Dataset excerpt:
────

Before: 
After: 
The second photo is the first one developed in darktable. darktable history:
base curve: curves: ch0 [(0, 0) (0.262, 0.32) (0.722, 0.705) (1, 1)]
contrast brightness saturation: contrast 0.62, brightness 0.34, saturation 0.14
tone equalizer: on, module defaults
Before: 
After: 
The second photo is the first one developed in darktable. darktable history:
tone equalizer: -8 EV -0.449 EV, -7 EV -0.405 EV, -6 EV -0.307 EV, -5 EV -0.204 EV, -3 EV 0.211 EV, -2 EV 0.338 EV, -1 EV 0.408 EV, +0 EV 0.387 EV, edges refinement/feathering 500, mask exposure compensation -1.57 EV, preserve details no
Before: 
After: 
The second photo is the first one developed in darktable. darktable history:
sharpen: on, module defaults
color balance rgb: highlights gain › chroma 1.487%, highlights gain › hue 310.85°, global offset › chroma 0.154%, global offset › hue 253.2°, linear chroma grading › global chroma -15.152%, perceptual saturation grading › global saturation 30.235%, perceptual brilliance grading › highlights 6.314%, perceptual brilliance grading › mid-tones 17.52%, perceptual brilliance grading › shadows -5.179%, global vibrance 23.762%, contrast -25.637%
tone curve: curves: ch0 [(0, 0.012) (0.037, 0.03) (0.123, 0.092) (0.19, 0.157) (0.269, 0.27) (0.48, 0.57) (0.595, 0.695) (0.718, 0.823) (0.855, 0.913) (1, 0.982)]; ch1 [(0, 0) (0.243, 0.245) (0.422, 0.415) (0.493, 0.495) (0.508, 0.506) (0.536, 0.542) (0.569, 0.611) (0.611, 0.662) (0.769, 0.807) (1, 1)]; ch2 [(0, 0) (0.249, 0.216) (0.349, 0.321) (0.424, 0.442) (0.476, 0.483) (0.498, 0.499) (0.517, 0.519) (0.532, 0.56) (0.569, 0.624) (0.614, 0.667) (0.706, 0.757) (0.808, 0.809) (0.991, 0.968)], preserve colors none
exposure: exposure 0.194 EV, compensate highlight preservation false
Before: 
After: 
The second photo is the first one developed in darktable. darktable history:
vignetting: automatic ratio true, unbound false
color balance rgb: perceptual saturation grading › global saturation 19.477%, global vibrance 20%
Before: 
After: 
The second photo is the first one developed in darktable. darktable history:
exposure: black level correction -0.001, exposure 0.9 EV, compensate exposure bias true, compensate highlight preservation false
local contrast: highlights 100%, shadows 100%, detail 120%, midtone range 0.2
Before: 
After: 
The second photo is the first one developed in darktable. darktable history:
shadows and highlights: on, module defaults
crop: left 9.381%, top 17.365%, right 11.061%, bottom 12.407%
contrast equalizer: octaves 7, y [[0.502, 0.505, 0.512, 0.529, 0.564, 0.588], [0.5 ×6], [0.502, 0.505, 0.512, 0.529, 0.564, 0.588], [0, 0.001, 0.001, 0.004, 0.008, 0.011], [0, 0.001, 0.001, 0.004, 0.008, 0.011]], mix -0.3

────

Lay out the records as a numbered list, beginning at the first line and ending with the line that contains "tone equalizer: -8", both included. Leave out any blank lines.

1. Before: 
2. After: 
3. The second photo is the first one developed in darktable. darktable history:
4. base curve: curves: ch0 [(0, 0) (0.262, 0.32) (0.722, 0.705) (1, 1)]
5. contrast brightness saturation: contrast 0.62, brightness 0.34, saturation 0.14
6. tone equalizer: on, module defaults
7. Before: 
8. After: 
9. The second photo is the first one developed in darktable. darktable history:
10. tone equalizer: -8 EV -0.449 EV, -7 EV -0.405 EV, -6 EV -0.307 EV, -5 EV -0.204 EV, -3 EV 0.211 EV, -2 EV 0.338 EV, -1 EV 0.408 EV, +0 EV 0.387 EV, edges refinement/feathering 500, mask exposure compensation -1.57 EV, preserve details no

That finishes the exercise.